Con una expensa promedio que supera los $316.000 y atrasos que trepan por encima del 25% en algunos edificios, la deuda condiciona fondos de reserva y mantenimiento, mientras crece la discusión sobre costos, transparencia y uso de tecnología para ordenar la administración en un contexto de menor capacidad de pago
La morosidad en el pago de expensas alcanzó al 31% en la Ciudad de Buenos Aires, en un escenario de suba sostenida de costos y deterioro del poder adquisitivo. Con una expensa promedio que supera los $316.000, los consorcios empezaron a registrar impactos financieros y también tensiones en la convivencia.

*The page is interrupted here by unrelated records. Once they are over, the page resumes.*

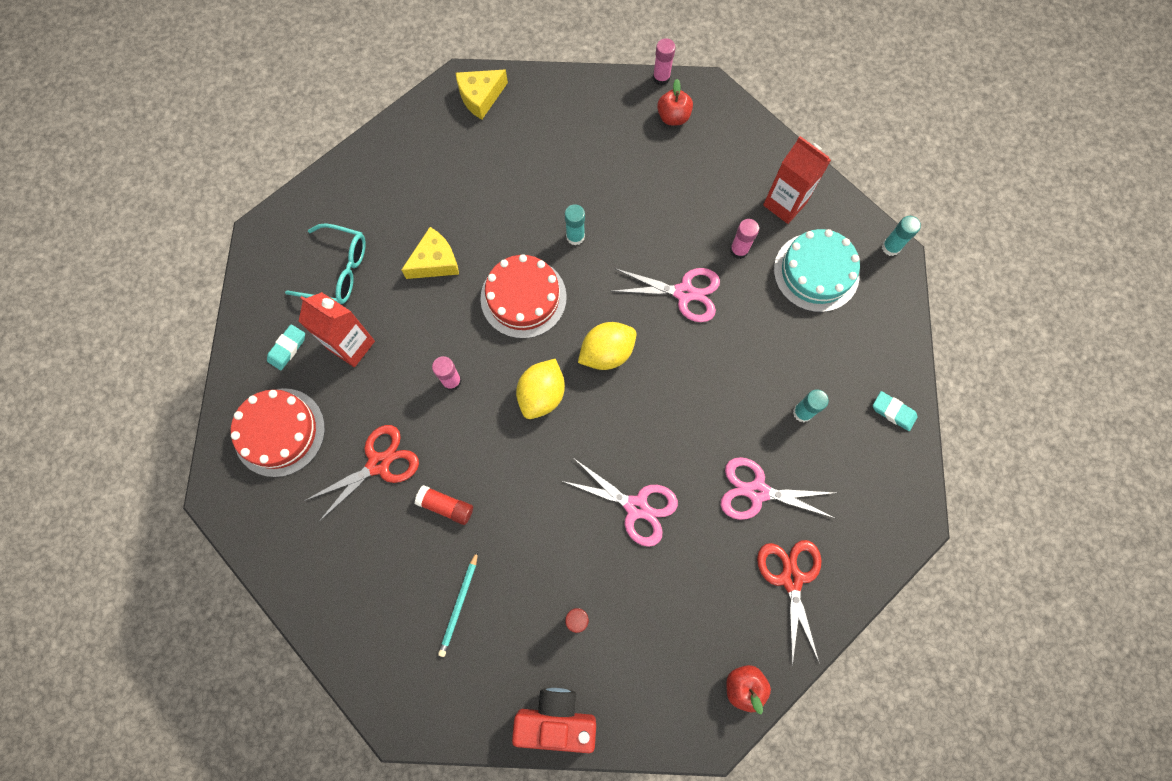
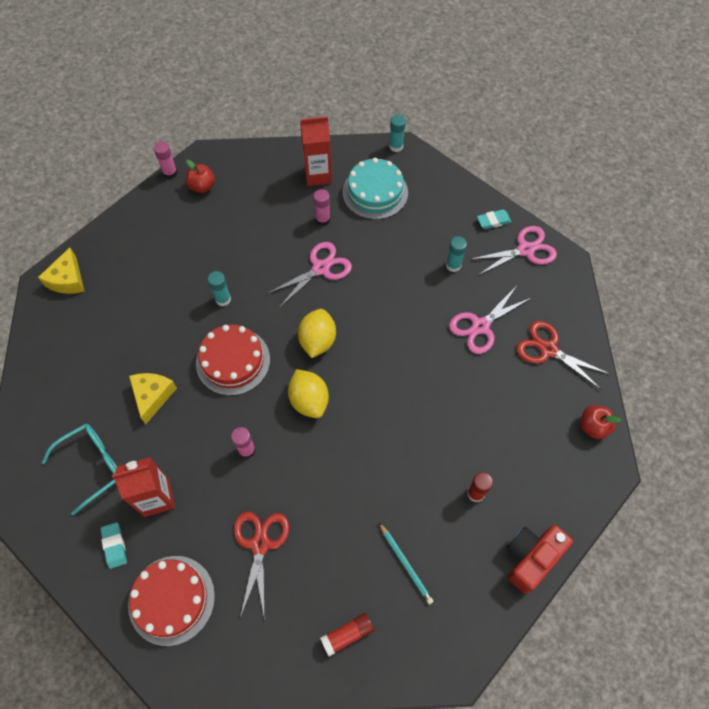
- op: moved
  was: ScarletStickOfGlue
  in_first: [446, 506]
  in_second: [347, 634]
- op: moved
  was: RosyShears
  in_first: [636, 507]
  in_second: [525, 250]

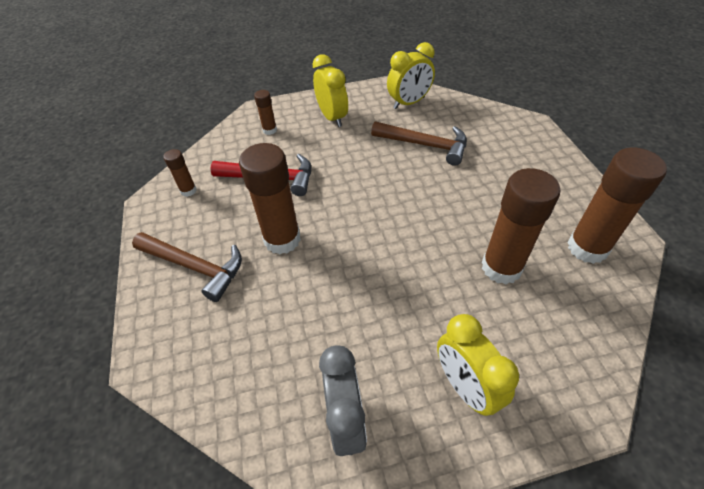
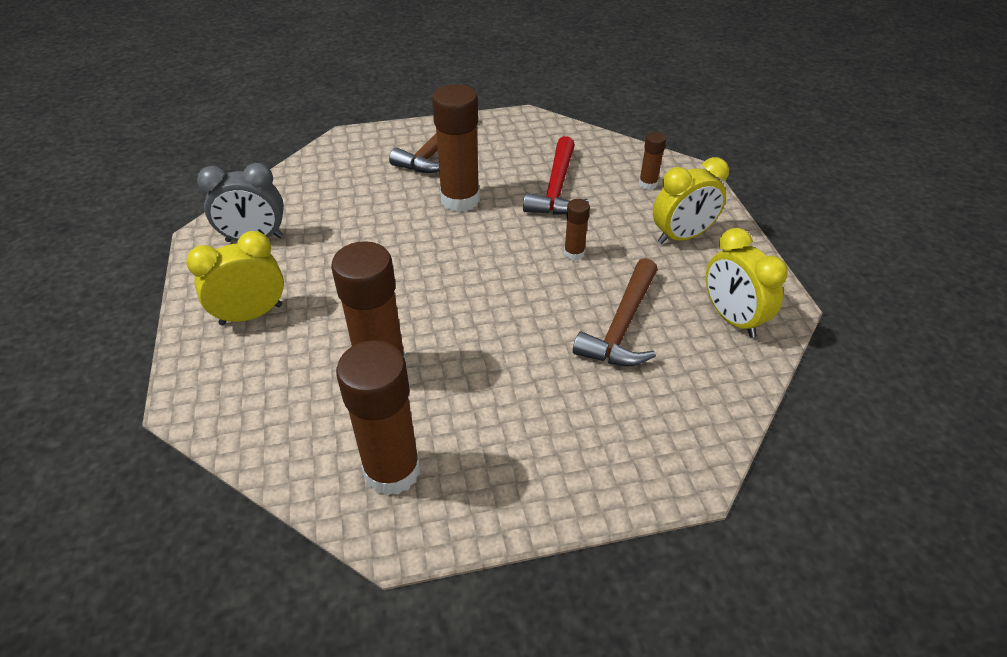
- op: moved
  was: RussetStickOfGlue
  in_first: [188, 190]
  in_second: [574, 253]

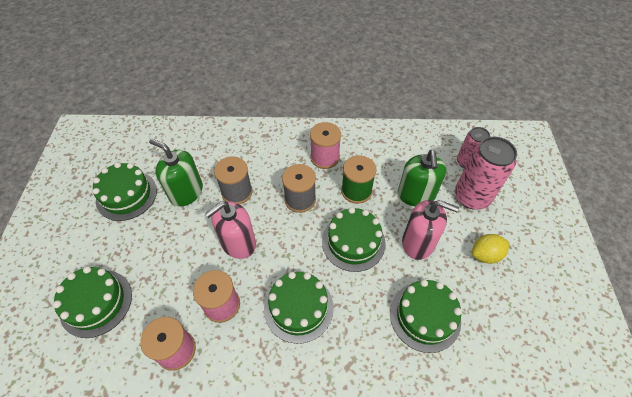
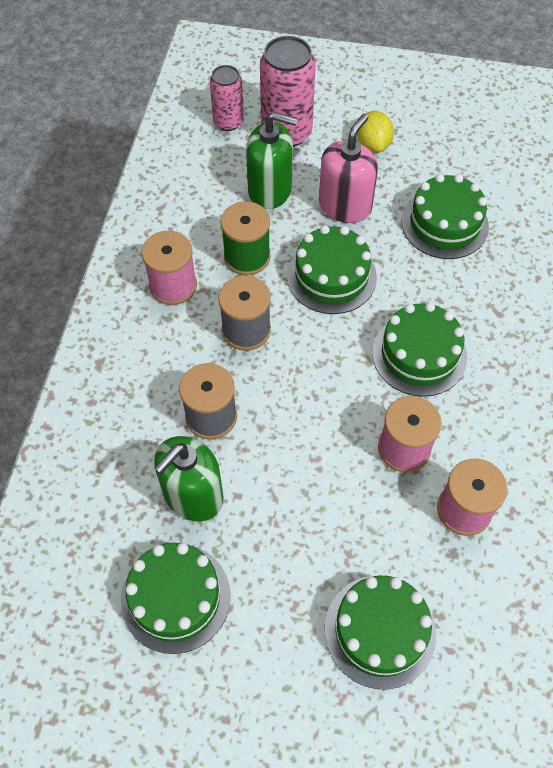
- op: removed
  was: RosySoapDispenser
  in_first: [238, 243]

El fenómeno se profundizó tras un 2024 marcado por fuertes incrementos. Durante 2025 se observó una desaceleración en el ritmo de aumentos, aunque la capacidad de pago de propietarios e inquilinos quedó condicionada por el desfasaje entre inflación y actualización de costos, la reducción de subsidios y el peso creciente de salarios y servicios básicos.
Cuando el atraso en los pagos escala por encima del 25%, se resienten los fondos de reserva, se postergan trabajos de mantenimiento y aumentan las fricciones entre vecinos. En ese punto, la deuda deja de ser un problema individual y pasa a afectar el funcionamiento del edificio.